**WRITTEN EXERCISE:** Copy the lines below word for word, from the very first one through the line that contains "-- no overlap.", with both ends included and nothing else added.

**Stored data entries:**
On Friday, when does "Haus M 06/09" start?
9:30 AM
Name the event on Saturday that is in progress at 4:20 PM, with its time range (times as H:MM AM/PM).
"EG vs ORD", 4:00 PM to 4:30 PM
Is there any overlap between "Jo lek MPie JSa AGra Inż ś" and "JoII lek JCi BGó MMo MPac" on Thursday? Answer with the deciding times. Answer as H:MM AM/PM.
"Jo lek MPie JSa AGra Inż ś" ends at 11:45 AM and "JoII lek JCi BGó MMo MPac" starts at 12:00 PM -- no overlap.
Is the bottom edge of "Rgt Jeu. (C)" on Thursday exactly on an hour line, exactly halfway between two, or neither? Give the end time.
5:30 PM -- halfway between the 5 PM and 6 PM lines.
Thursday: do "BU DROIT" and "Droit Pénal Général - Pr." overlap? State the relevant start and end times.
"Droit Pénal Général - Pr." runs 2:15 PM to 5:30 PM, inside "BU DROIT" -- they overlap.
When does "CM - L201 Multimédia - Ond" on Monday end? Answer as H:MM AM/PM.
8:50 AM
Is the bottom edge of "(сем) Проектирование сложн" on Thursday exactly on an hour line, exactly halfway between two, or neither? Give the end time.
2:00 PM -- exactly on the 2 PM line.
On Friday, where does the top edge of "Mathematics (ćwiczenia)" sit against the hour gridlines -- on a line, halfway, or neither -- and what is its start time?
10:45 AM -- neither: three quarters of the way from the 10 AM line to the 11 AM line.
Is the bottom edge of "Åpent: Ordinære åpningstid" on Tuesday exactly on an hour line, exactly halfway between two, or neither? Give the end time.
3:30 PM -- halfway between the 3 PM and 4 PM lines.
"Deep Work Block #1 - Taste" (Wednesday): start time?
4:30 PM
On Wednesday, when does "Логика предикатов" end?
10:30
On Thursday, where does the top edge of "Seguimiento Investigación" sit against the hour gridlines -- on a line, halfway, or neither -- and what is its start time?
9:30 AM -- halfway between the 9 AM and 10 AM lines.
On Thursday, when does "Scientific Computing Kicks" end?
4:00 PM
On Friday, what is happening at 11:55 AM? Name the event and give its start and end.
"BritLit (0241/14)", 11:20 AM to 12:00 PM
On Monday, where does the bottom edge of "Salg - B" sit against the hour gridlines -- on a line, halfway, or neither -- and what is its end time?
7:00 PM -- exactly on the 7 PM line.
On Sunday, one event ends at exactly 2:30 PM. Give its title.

**THE RESPONSE:**
On Friday, when does "Haus M 06/09" start?
9:30 AM
Name the event on Saturday that is in progress at 4:20 PM, with its time range (times as H:MM AM/PM).
"EG vs ORD", 4:00 PM to 4:30 PM
Is there any overlap between "Jo lek MPie JSa AGra Inż ś" and "JoII lek JCi BGó MMo MPac" on Thursday? Answer with the deciding times. Answer as H:MM AM/PM.
"Jo lek MPie JSa AGra Inż ś" ends at 11:45 AM and "JoII lek JCi BGó MMo MPac" starts at 12:00 PM -- no overlap.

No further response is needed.